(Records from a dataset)
□ □ □ □ □ □ □

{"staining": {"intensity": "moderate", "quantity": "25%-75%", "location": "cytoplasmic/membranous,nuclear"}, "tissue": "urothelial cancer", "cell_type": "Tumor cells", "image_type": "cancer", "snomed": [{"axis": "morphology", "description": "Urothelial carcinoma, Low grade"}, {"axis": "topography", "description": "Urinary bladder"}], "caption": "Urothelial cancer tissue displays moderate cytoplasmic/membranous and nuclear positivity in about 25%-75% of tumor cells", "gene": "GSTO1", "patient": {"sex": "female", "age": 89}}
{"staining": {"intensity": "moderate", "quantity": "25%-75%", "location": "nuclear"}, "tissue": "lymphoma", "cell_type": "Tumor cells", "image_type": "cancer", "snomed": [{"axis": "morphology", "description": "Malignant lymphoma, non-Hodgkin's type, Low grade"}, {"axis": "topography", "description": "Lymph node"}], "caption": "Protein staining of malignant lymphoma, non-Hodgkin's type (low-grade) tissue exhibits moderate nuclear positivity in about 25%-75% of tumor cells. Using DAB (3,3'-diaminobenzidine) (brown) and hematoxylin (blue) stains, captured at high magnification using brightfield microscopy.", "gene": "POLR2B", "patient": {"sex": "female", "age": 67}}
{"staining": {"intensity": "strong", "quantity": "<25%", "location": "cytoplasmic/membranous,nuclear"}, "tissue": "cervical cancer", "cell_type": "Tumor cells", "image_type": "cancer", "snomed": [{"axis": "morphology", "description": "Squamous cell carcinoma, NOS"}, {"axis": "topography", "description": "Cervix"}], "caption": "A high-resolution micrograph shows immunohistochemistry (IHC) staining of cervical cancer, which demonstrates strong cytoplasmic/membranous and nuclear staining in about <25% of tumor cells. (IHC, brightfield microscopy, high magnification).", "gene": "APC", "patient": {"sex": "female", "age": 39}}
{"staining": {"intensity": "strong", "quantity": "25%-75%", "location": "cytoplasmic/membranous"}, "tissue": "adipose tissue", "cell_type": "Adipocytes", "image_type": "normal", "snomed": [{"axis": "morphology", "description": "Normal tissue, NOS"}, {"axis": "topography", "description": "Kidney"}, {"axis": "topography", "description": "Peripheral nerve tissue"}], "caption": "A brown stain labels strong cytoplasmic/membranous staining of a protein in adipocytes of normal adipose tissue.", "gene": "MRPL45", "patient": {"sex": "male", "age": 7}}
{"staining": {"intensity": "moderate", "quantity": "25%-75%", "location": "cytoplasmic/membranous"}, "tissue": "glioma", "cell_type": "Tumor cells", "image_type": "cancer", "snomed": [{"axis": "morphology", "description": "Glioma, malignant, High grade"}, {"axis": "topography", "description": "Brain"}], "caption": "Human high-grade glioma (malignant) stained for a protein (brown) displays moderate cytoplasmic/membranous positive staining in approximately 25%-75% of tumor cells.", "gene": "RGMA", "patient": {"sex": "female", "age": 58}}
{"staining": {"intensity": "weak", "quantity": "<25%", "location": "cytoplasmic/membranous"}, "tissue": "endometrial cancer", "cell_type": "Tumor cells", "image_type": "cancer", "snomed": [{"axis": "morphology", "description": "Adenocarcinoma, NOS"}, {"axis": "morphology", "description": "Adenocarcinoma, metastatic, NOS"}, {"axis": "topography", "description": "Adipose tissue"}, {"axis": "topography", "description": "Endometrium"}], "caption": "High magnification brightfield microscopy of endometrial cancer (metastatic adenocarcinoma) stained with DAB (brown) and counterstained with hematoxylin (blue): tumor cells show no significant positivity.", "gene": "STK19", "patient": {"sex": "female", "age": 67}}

□ □ □ □ □ □ □

> Description of the task
Copy the records above exactly, leaving nothing out.

> Answer
{"staining": {"intensity": "moderate", "quantity": "25%-75%", "location": "cytoplasmic/membranous,nuclear"}, "tissue": "urothelial cancer", "cell_type": "Tumor cells", "image_type": "cancer", "snomed": [{"axis": "morphology", "description": "Urothelial carcinoma, Low grade"}, {"axis": "topography", "description": "Urinary bladder"}], "caption": "Urothelial cancer tissue displays moderate cytoplasmic/membranous and nuclear positivity in about 25%-75% of tumor cells", "gene": "GSTO1", "patient": {"sex": "female", "age": 89}}
{"staining": {"intensity": "moderate", "quantity": "25%-75%", "location": "nuclear"}, "tissue": "lymphoma", "cell_type": "Tumor cells", "image_type": "cancer", "snomed": [{"axis": "morphology", "description": "Malignant lymphoma, non-Hodgkin's type, Low grade"}, {"axis": "topography", "description": "Lymph node"}], "caption": "Protein staining of malignant lymphoma, non-Hodgkin's type (low-grade) tissue exhibits moderate nuclear positivity in about 25%-75% of tumor cells. Using DAB (3,3'-diaminobenzidine) (brown) and hematoxylin (blue) stains, captured at high magnification using brightfield microscopy.", "gene": "POLR2B", "patient": {"sex": "female", "age": 67}}
{"staining": {"intensity": "strong", "quantity": "<25%", "location": "cytoplasmic/membranous,nuclear"}, "tissue": "cervical cancer", "cell_type": "Tumor cells", "image_type": "cancer", "snomed": [{"axis": "morphology", "description": "Squamous cell carcinoma, NOS"}, {"axis": "topography", "description": "Cervix"}], "caption": "A high-resolution micrograph shows immunohistochemistry (IHC) staining of cervical cancer, which demonstrates strong cytoplasmic/membranous and nuclear staining in about <25% of tumor cells. (IHC, brightfield microscopy, high magnification).", "gene": "APC", "patient": {"sex": "female", "age": 39}}
{"staining": {"intensity": "strong", "quantity": "25%-75%", "location": "cytoplasmic/membranous"}, "tissue": "adipose tissue", "cell_type": "Adipocytes", "image_type": "normal", "snomed": [{"axis": "morphology", "description": "Normal tissue, NOS"}, {"axis": "topography", "description": "Kidney"}, {"axis": "topography", "description": "Peripheral nerve tissue"}], "caption": "A brown stain labels strong cytoplasmic/membranous staining of a protein in adipocytes of normal adipose tissue.", "gene": "MRPL45", "patient": {"sex": "male", "age": 7}}
{"staining": {"intensity": "moderate", "quantity": "25%-75%", "location": "cytoplasmic/membranous"}, "tissue": "glioma", "cell_type": "Tumor cells", "image_type": "cancer", "snomed": [{"axis": "morphology", "description": "Glioma, malignant, High grade"}, {"axis": "topography", "description": "Brain"}], "caption": "Human high-grade glioma (malignant) stained for a protein (brown) displays moderate cytoplasmic/membranous positive staining in approximately 25%-75% of tumor cells.", "gene": "RGMA", "patient": {"sex": "female", "age": 58}}
{"staining": {"intensity": "weak", "quantity": "<25%", "location": "cytoplasmic/membranous"}, "tissue": "endometrial cancer", "cell_type": "Tumor cells", "image_type": "cancer", "snomed": [{"axis": "morphology", "description": "Adenocarcinoma, NOS"}, {"axis": "morphology", "description": "Adenocarcinoma, metastatic, NOS"}, {"axis": "topography", "description": "Adipose tissue"}, {"axis": "topography", "description": "Endometrium"}], "caption": "High magnification brightfield microscopy of endometrial cancer (metastatic adenocarcinoma) stained with DAB (brown) and counterstained with hematoxylin (blue): tumor cells show no significant positivity.", "gene": "STK19", "patient": {"sex": "female", "age": 67}}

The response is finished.